Wait, huh? Let's start from No.
As a practicing synthetic organic chemist, I agree with the statement that silica gel dehydrates solvents by water absorption. Sure. But I've heated plenty of alcohols in the presence of silica gel, and 99% of them don't spontaneously lose water! (That would be a rocking olefin synthesis, if it worked...)
|Methylamine: Easy as hooking up five pressurized reactors in your kitchen sink.|
In this scenario, both are unlikely, especially at room temperature and pressure.
Now let's talk practicality: which company will sell you a cylinder of ammonia gas for 'home use?' (Not Home Depot). How will you get your methanol? What's the plan to isolate the (volatile, stinky) methylamine from the mixture of compounds this theoretical reaction produces?

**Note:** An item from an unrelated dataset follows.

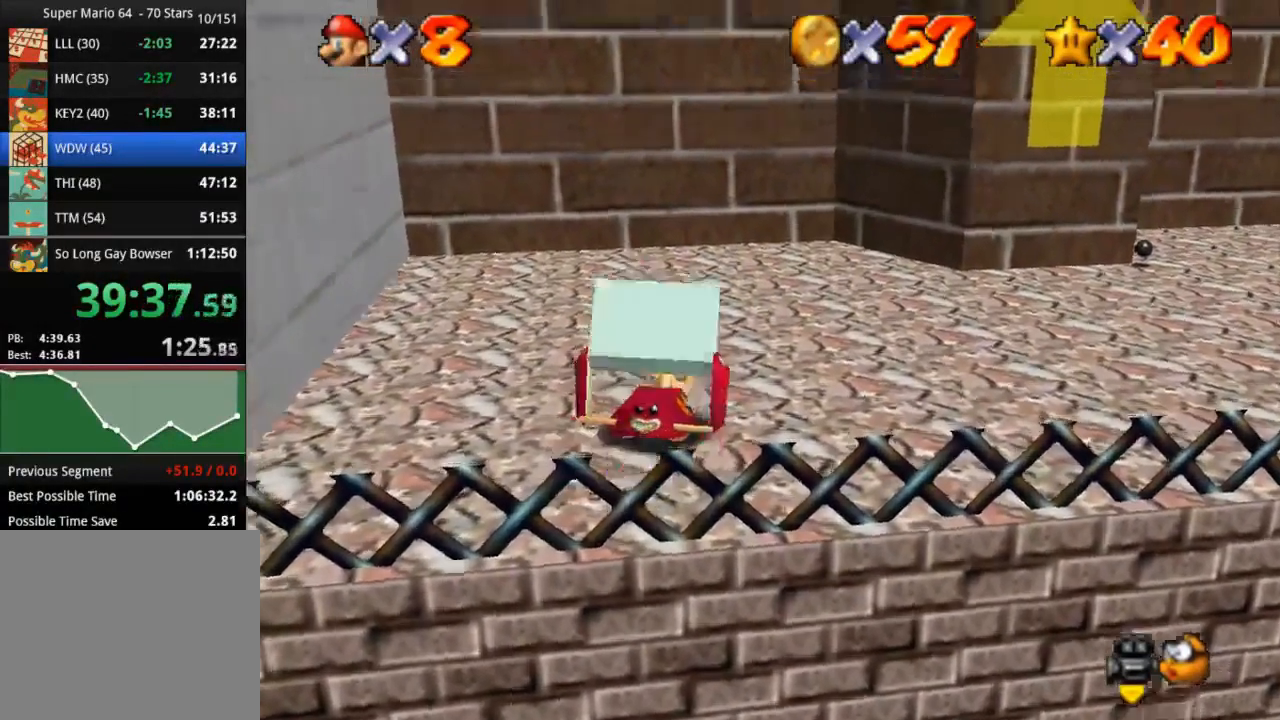
{"buttons": [], "left_stick": "down-right", "right_stick": "center", "events": [[167, "CROSS", "up"], [167, "SQUARE", "up"]]}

OK, how do companies make methylamine? Albemarle technical documents to the rescue! Seems that mixing methanol and excess ammonia at 300-500 degrees Celsius, under pressure, over a zeolite catalyst will produce an equilibrium mixture of methylamine, dimethylamine, and trimethylamine (favored). After fractional distillation, the trimethylamine can be streamed over an amorphous silica / alumina catalyst to disproportionate it back into methylamine.
Not a kitchen sink in sight.
Curious - Appended at the bottom of the essay is a thanks for Prof. Adam Braunschweig, faculty at NYU. To what extent did Prof. Braunschweig proofread this post? Did he sign off on the "kitchen sink silica gel" concept in the middle? I can't possibly imagine that he thoroughly vetted this essay.